Довольно любопытный пример этого явления можно было наблюдать перед промежуточными выборами в США в 2022 г. На предвыборных мероприятиях по всей стране некоторые кандидаты-республиканцы выступили против странной и тревожной тенденции в школах: якобы учителя выставляют лотки для детей, которые идентифицируют себя как кошки. Да-да, вам не показалось, – кошки. Около 20 различных политиков, включая избранных членов конгресса, упомянули об этом «кризисе», что вызвало широкий резонанс в социальных сетях и стало темой обсуждения в известном подкасте. Прежде всего хочу заверить вас, что данная информация не соответствует действительности и это подтверждено обширным расследованием NBC News.

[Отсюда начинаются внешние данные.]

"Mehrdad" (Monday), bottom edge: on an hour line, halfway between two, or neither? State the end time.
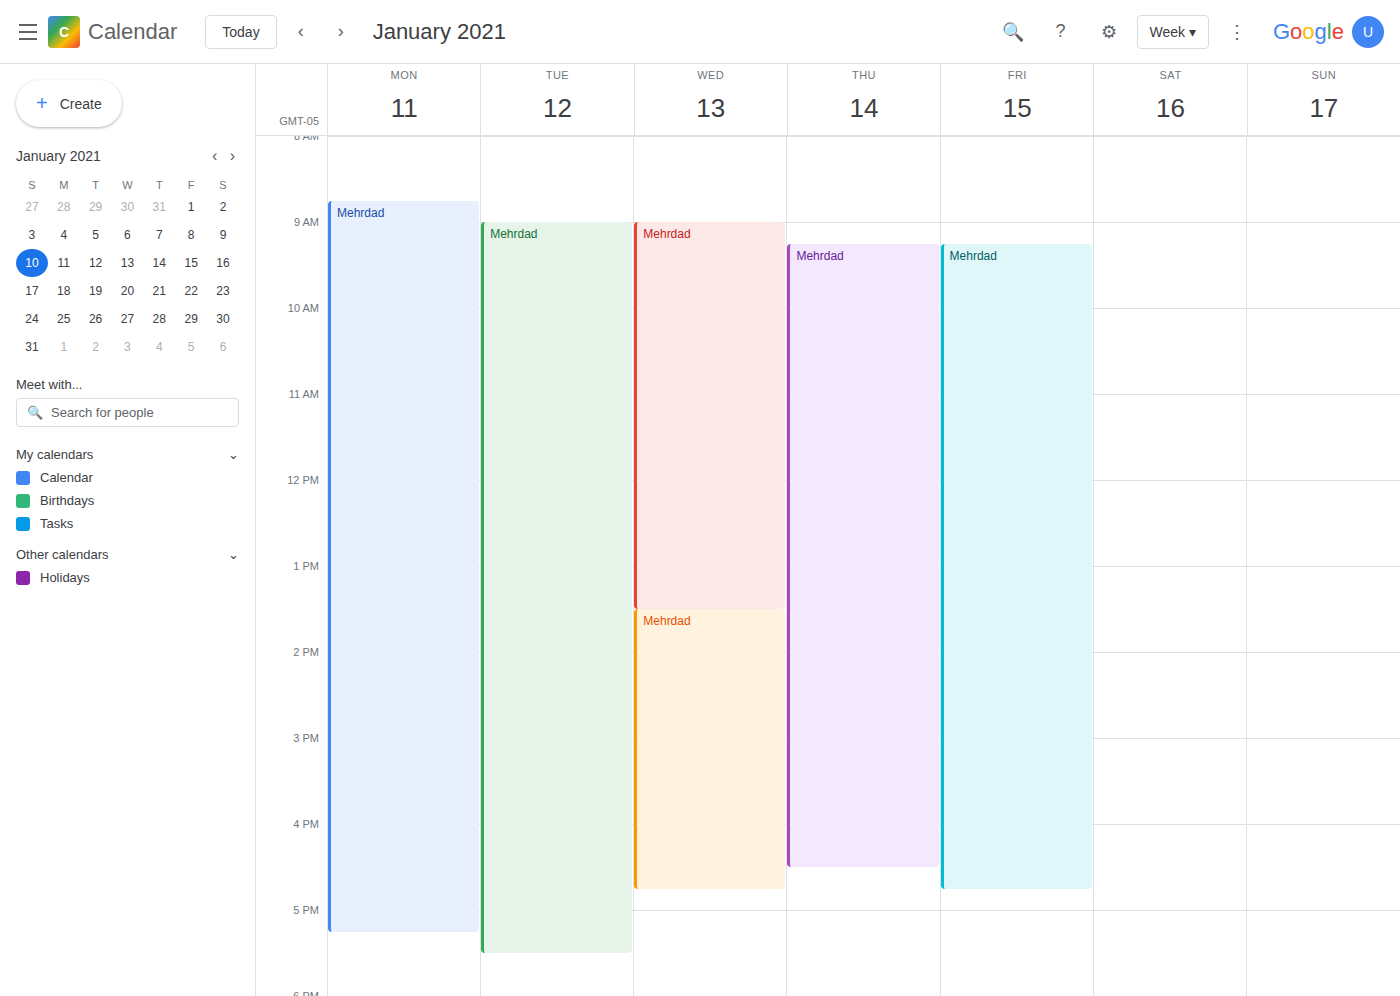
5:15 PM -- neither: a quarter of the way from the 5 PM line to the 6 PM line.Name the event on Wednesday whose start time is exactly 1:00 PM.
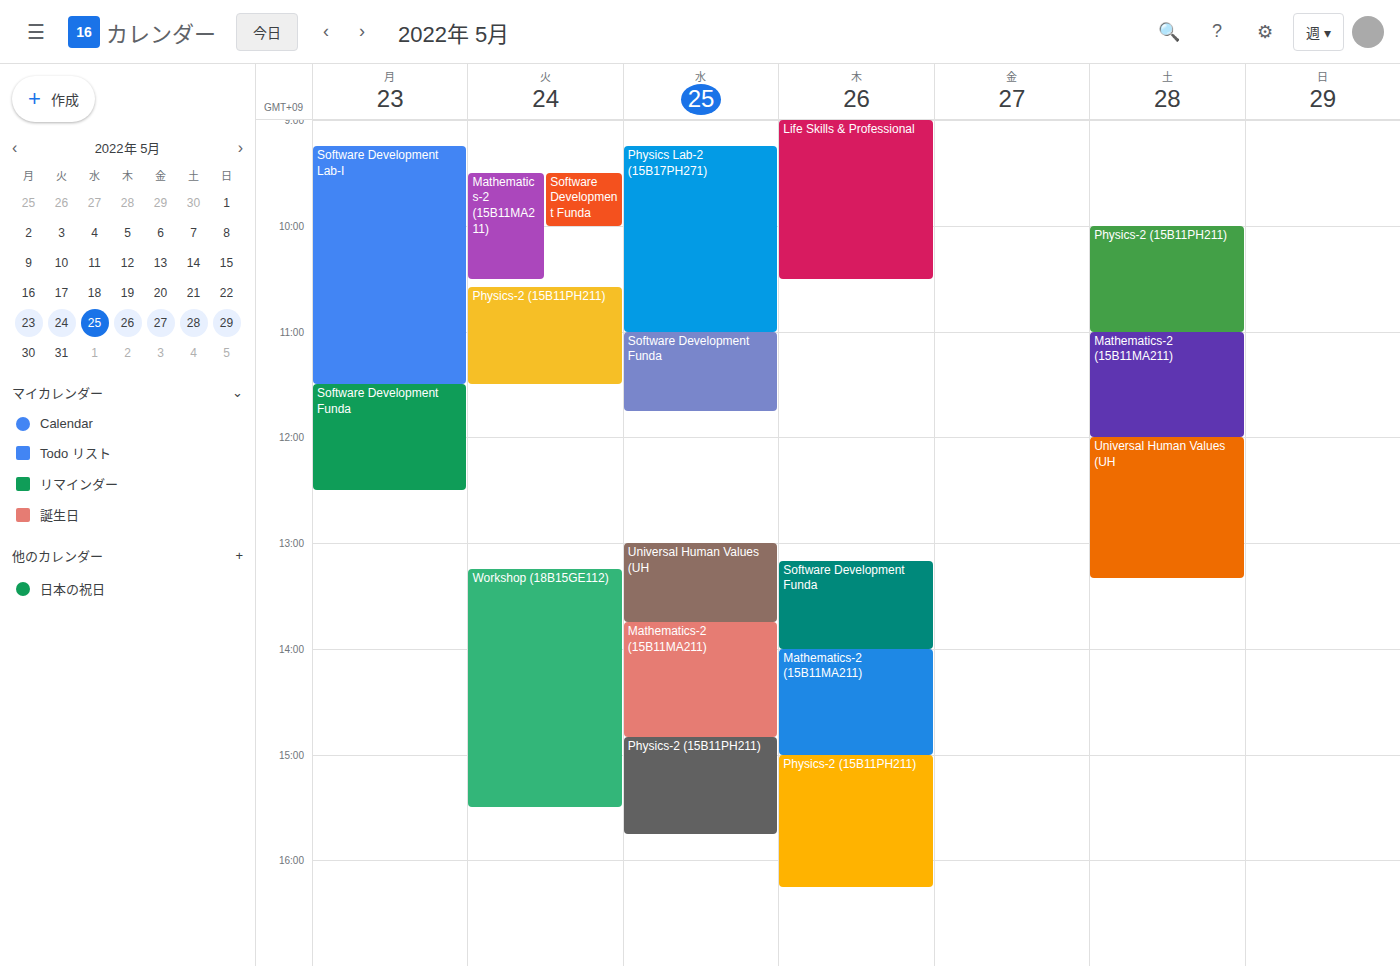
"Universal Human Values (UH"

Но характер и способы распространения дезинформации позволяют понять, какова роль социальной идентичности в возникновении и принятии ложных убеждений.
Похоже, что слух о кошачьих лотках в школах зародился в родительских чатах. Скорее всего, изначально это было преувеличением, призванным привлечь внимание к острым вопросам, касающимся гендерной политики в школах. Легко представить, как один родитель говорит другому примерно следующее: «Теперь они предоставляют гендерно-нейтральные туалеты детям, которые идентифицируют себя как небинарных. Что дальше? Лотки для детей, которые идентифицируют себя как кошки?» Так или иначе, слух быстро вышел из-под контроля, и в конце концов его начали считать фактом. Как и многие заблуждения, эта история содержит в себе долю истины (вспомним теорию магнетофекции из главы 5). Действительно, существует субкультура, представители которой называют себя «фурри» и одеваются в костюмы животных, но это скорее тип ролевой игры, чем идентификация. И нет, они не используют кошачьи лотки в качестве туалета. Более того, нет никаких доказательств того, что эта тенденция укоренилась в школах или что учителя каким-то образом ее поддерживают.
По мнению некоторых правых политиков, любые попытки создать в школах особые условия для гендерно-неконформных учащихся кажутся не менее тревожными и странными, чем история с туалетным лотком. А если электорат недостаточно шокирован происходящим, возможно, нужен более экстремальный пример, чтобы вывести людей из оцепенения.